Run mcp setup once after login. By default it configures all supported clients: Cursor (.cursor/mcp.json and the eventpipe-debug skill), Claude Code (project .mcp.json and CLAUDE.md), and Claude Desktop (app config). Use --client cursor for Cursor-only. The API key is labeled eventpipe MCP (auto) in Account → API keys.

One-command setup

Bash
eventpipe login
eventpipe mcp setup
eventpipe mcp setup --client cursor

Available tools

After setup, your MCP client spawns the MCP server automatically (eventpipe must be on PATH). The agent can call these tools without manual curl or scripts:

ToolPurpose
list_endpointsList all webhook endpoints for your account.
list_pipelinesList pipelines attached to a webhook endpoint.
get_pipelinePipeline details, versions, and settings.pipe.
execute_pipelineRun the live version with a test payload (no publish).
list_executionsRecent executions for a pipeline (status, duration, errors).
get_executionFull execution details with logs, output, and error.
get_request_executionsAll executions triggered by a specific webhook request.

Resources

The MCP server also exposes two resources the agent can read: eventpipe://guide/debug-local (listen, forward-to, and execute workflows) and eventpipe://guide/ids (webhook id vs pipeline id reference). These ensure the agent never confuses identifiers or suggests the wrong workflow.

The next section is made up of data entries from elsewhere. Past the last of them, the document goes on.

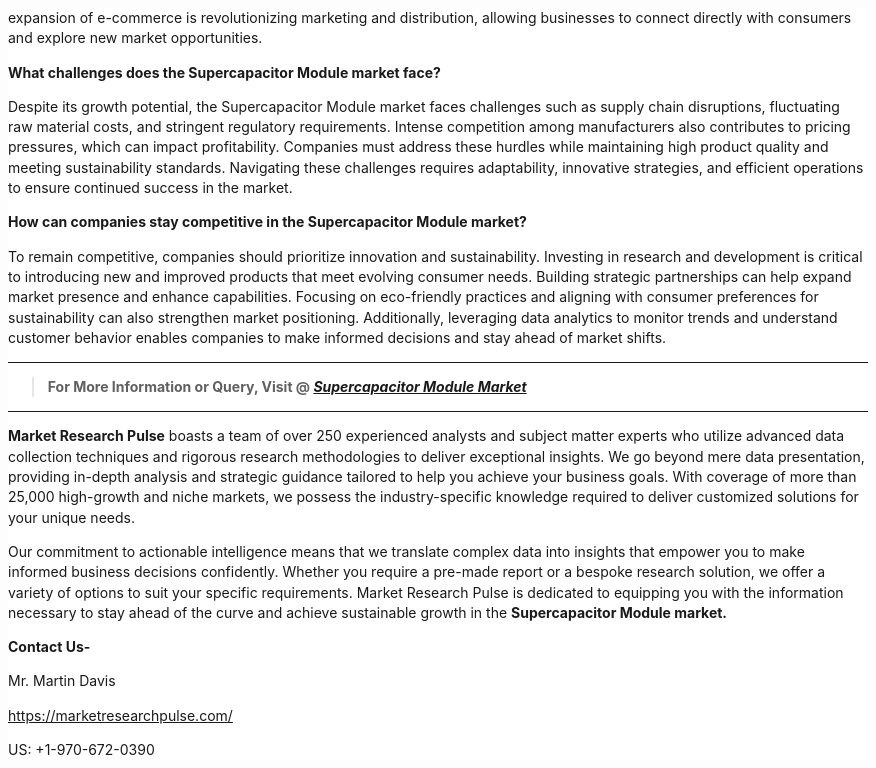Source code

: expansion of e-commerce is revolutionizing marketing and distribution, allowing businesses to connect directly with consumers and explore new market opportunities.</p><p><strong>What challenges does the Supercapacitor Module market face?</strong></p><p>Despite its growth potential, the Supercapacitor Module market faces challenges such as supply chain disruptions, fluctuating raw material costs, and stringent regulatory requirements. Intense competition among manufacturers also contributes to pricing pressures, which can impact profitability. Companies must address these hurdles while maintaining high product quality and meeting sustainability standards. Navigating these challenges requires adaptability, innovative strategies, and efficient operations to ensure continued success in the market.</p><p><strong>How can companies stay competitive in the Supercapacitor Module market?</strong></p><p>To remain competitive, companies should prioritize innovation and sustainability. Investing in research and development is critical to introducing new and improved products that meet evolving consumer needs. Building strategic partnerships can help expand market presence and enhance capabilities. Focusing on eco-friendly practices and aligning with consumer preferences for sustainability can also strengthen market positioning. Additionally, leveraging data analytics to monitor trends and understand customer behavior enables companies to make informed decisions and stay ahead of market shifts.</p><hr /><blockquote><p><strong>For More Information or Query, Visit @&nbsp;<em><a href="https://marketresearchpulse.com/report/9571/supercapacitor-module-market?utm_source=Linkedin&utm_medium=023">Supercapacitor Module Market</a></em></strong></p></blockquote><hr /><p><strong>Market Research Pulse</strong> boasts a team of over 250 experienced analysts and subject matter experts who utilize advanced data collection techniques and rigorous research methodologies to deliver exceptional insights. We go beyond mere data presentation, providing in-depth analysis and strategic guidance tailored to help you achieve your business goals. With coverage of more than 25,000 high-growth and niche markets, we possess the industry-specific knowledge required to deliver customized solutions for your unique needs.</p><p>Our commitment to actionable intelligence means that we translate complex data into insights that empower you to make informed business decisions confidently. Whether you require a pre-made report or a bespoke research solution, we offer a variety of options to suit your specific requirements. Market Research Pulse is dedicated to equipping you with the information necessary to stay ahead of the curve and achieve sustainable growth in the <strong>Supercapacitor Module market.</strong></p><p><strong>Contact Us-</strong></p><p>Mr. Martin Davis</p><p>https://marketresearchpulse.com/</p><p>US: +1-970-672-0390</p>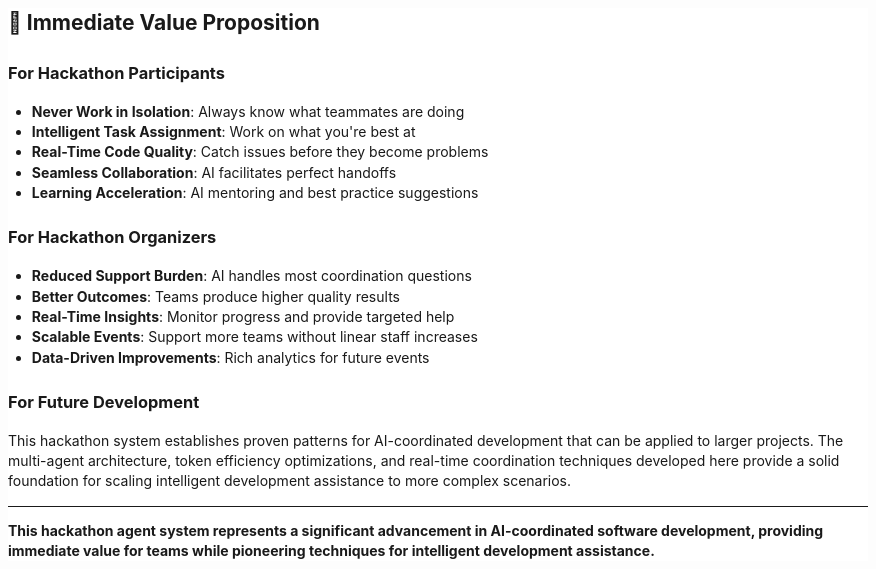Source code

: 
## 🎯 **Immediate Value Proposition**

### **For Hackathon Participants**
- **Never Work in Isolation**: Always know what teammates are doing
- **Intelligent Task Assignment**: Work on what you're best at
- **Real-Time Code Quality**: Catch issues before they become problems
- **Seamless Collaboration**: AI facilitates perfect handoffs
- **Learning Acceleration**: AI mentoring and best practice suggestions

### **For Hackathon Organizers**
- **Reduced Support Burden**: AI handles most coordination questions
- **Better Outcomes**: Teams produce higher quality results
- **Real-Time Insights**: Monitor progress and provide targeted help
- **Scalable Events**: Support more teams without linear staff increases
- **Data-Driven Improvements**: Rich analytics for future events

### **For Future Development**
This hackathon system establishes proven patterns for AI-coordinated development that can be applied to larger projects. The multi-agent architecture, token efficiency optimizations, and real-time coordination techniques developed here provide a solid foundation for scaling intelligent development assistance to more complex scenarios.

---

**This hackathon agent system represents a significant advancement in AI-coordinated software development, providing immediate value for teams while pioneering techniques for intelligent development assistance.**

What the agent can and cannot do

  • Can: list endpoints and pipelines, inspect versions, read execution logs, reproduce failures with execute, and suggest CLI commands for local debugging.
  • Cannot: run listen or forward-to (long-running processes that stay in the terminal), publish new versions (intentionally excluded for safety).
  • The installed Cursor skill teaches the agent when to use MCP tools vs when to suggest CLI commands.

Revoking access

The API key created by mcp setup is labeled eventpipe MCP (auto) in Account → API keys. Revoke it anytime from the dashboard. Remove ~/.eventpipe/mcp.json and the eventpipe entry from each config you added (.cursor/mcp.json, .mcp.json, or Claude Desktop claude_desktop_config.json) to fully disconnect.

update

Runs npm install -g @eventpipe/cli@latest (npm on Windows uses npm.cmd). Use this after the CLI suggests a newer version on stderr.

Version, help, and update hints

  • eventpipe --version or eventpipe -v prints the installed package version.
  • eventpipe, eventpipe help, or eventpipe --help prints usage (banner, commands, environment).
  • After most commands, the CLI may query npm for a newer @eventpipe/cli and print a short hint on stderr. Set EVENTPIPE_SKIP_UPDATE_CHECK=1 to disable (recommended for noisy CI logs).

Environment variables

VariablePurpose
EVENTPIPE_BASE_URLApp origin for login (default https://eventpipe.app). Set before login for self-hosted instances.
EVENTPIPE_SKIP_UPDATE_CHECKSet to 1 to disable the npm “newer version available” message on stderr.

Limits & automation

Each code-node bundle must respect your plan’s size cap (commonly 200KB). Multi-code-node pipelines need every node mapped via codeNodes (or an unambiguous single-node layout); large graphs can also be published from Pipe Studio.

For CI, run login on a secure runner or restore credentials into ~/.eventpipe before push; treat that directory like any other secret material.